When I stock up my fridge and pantry at home I can do it with local, organic, food, or I can buy properly raised animal products from places where I have a direct line to the producers. This lets me just eat, and enjoy it, which is a very important part of who I am as a person. Food is as much about social connections and intellectual structures as it is about nutrients and biological sustenance. So, in that sense, my home is very food-peaceful. Out of the house is a whole different story, strewn with many of the problems I brought up in the other parts (1 and 2), and as such, requires careful decisions and thought, often involving conflicting motivations and politics. That eats into my enjoyment, and I like food and eating too much to play those games.

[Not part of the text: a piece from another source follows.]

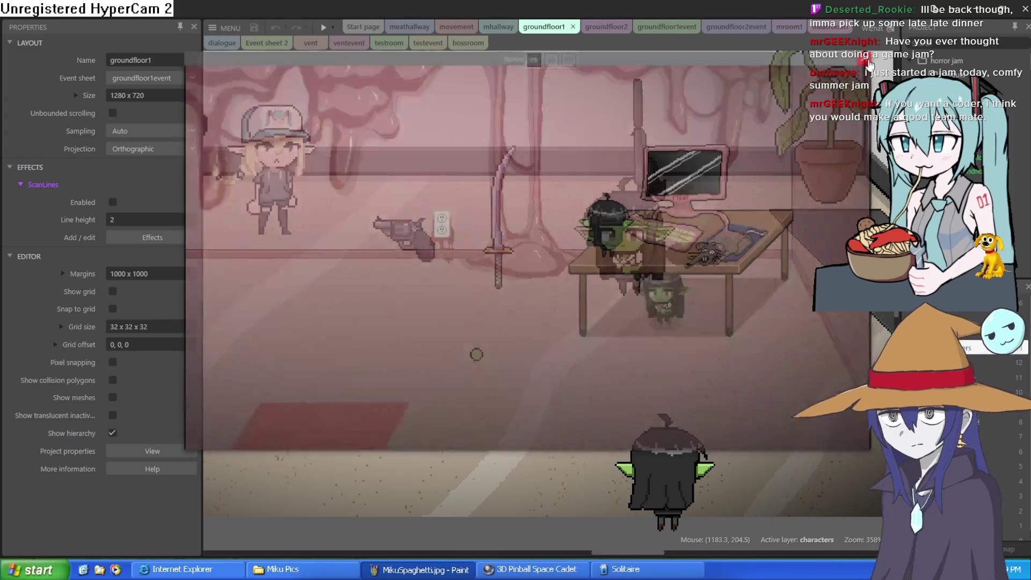
Open atheneum0.010.c3p from Open recent, closing the previous project, and start a preview
scroll(436, 235, down, 2)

But, low and behold, vegetarianism brought up a whole other more direct set of issues to deal with.

I recognize that becoming a vegetarian when I enjoy eating so much is a strange decision that may even seem self-deprecating, but it is consistent with my beliefs. Ultimately eating is a circular act. It is an ingestive private phenomena that also projects my beliefs out into society, and it is a momentary occurrence within life-long habits and traditions. I can’t isolate one side of the equation from the other for the sake of ease. Eating is about how I am living my life; not just in my mind, or just in my body, but in its totality. Knowing thine-self is no easy task, and never ebbs. I change, and how I know myself changes, so too must my eating. That is my point in all this.

My decision to not eat meat wasn’t a life long commitment. I am not, and don’t expect to be married to any one source of nutrition. Adapting tot eh local foods is how my ancestors lived, and so shall I. I don’t know when or where I will make the choice to eat meat again, but it will come eventually. As my life goes on, I am going to make decisions that are personal, emotional, and reasoned about what I eat, and I will enjoy that process. I find it absolutely amazing and exhilarating that I can get so much pleasure and satisfaction out of something I do several times a day, and every single day. Why would I give up any of that to a “strict” diet? Vegetarianism is just another way of exploring more foods and responses to foods. It is a way of satisfying my tastes and pleasures in food.